[[ Task inputs, beginning ]]

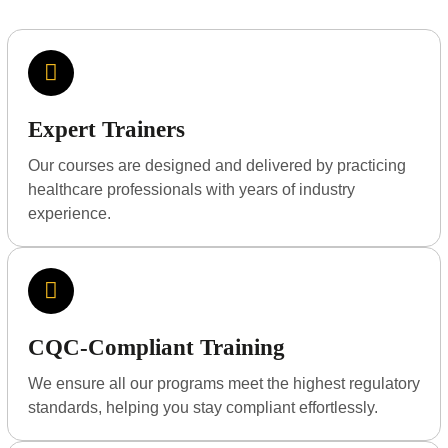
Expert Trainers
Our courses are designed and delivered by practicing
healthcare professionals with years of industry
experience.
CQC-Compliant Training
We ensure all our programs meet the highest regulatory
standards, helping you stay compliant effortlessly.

[[ Task inputs, end ]]

:: The task ::
With the pictures set aside, please write out all of the records above exactly.

:: Your response ::
Expert Trainers
Our courses are designed and delivered by practicing
healthcare professionals with years of industry
experience.
CQC-Compliant Training
We ensure all our programs meet the highest regulatory
standards, helping you stay compliant effortlessly.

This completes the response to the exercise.